The Supreme Court of the United States is the highest judicial body in the United States, and leads the federal judiciary. It consists of the Chief Justice of the United States and eight Associate Justices, who are nominated by the President and confirmed with the "advice and consent" (majority vote) of the Senate. Once appointed, Justices effectively have life tenure, serving "during good behavior", which terminates only upon death, resignation, retirement, or conviction on impeachment. The Court meets in Washington, D.C. in the United States Supreme Court building. The Supreme Court is primarily an appellate court, but it has original jurisdiction over a small range of cases.
Supreme Court facts and landmark cases are available through the following links at ConstitutionFacts.com:
Supreme Court Facts
Supreme Court Landmark Cases
Getting into Court
With few exceptions, the life of a U.S. Supreme Court Case begins when a lower court case ends, since the Supreme Court is primarily a court of appeals. The losing party in a lower court case must request entry onto the court’s calendar. The justices then decide whether to hear the case, the crucial factor being whether the case can shed new light on an issue of Constitutional law. The Court hears about 80 of the 7,000-8,000 cases that compete for a spot on the court's calendar each year.
Preparing for the Hearing
Once the court agrees to hear the case, lawyers from each side must submit written arguments. Each justice will typically choose a clerk to review the arguments and prepare a memo, outlining the issues the case presents. The lawyers for each side are told the date of their oral arguments. Shortly before oral arguments, justices review the memos, so they can anticipate each party’s argument, and the theories behind their reasoning.
Inside the Courtroom
Each party has one half hour for their oral arguments, including questions from the justices. The justices are seated in order of seniority, with the Chief Justice seated in the center. The next senior justice sits to his right. The next senior justice sits to the Chief Justice’s left, and so on, in alternating order. Justices often question the lawyers as their arguments proceed.
After the oral arguments, there are more arguments, only now they are among the nine justices themselves. They review the case with their clerks (who are recent law school graduates), and chart out an initial impression of their votes.
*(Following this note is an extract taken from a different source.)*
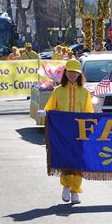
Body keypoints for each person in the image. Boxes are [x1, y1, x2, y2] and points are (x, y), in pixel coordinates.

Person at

On a day soon thereafter, the justices meet in a conference room, casting their votes. The senior justice on the winning side assigns a justice to the task of writing the majority opinion. That justice will often assign a clerk to prepare a draft of the opinion, usually choosing the clerk who prepared the memo prior to the oral argument. The justice will then use that memo as a basis for writing his or her opinion. The opinion is then passed along to members of the majority, who suggest revisions. Some opinions are revised a dozen or more times before they are announced. When each member of the majority signs off on the opinion, it is ready to be made public. From the bench, the author of the majority opinion will summarize the decision. At that point, the case is forever part of Constitutional law doctrine.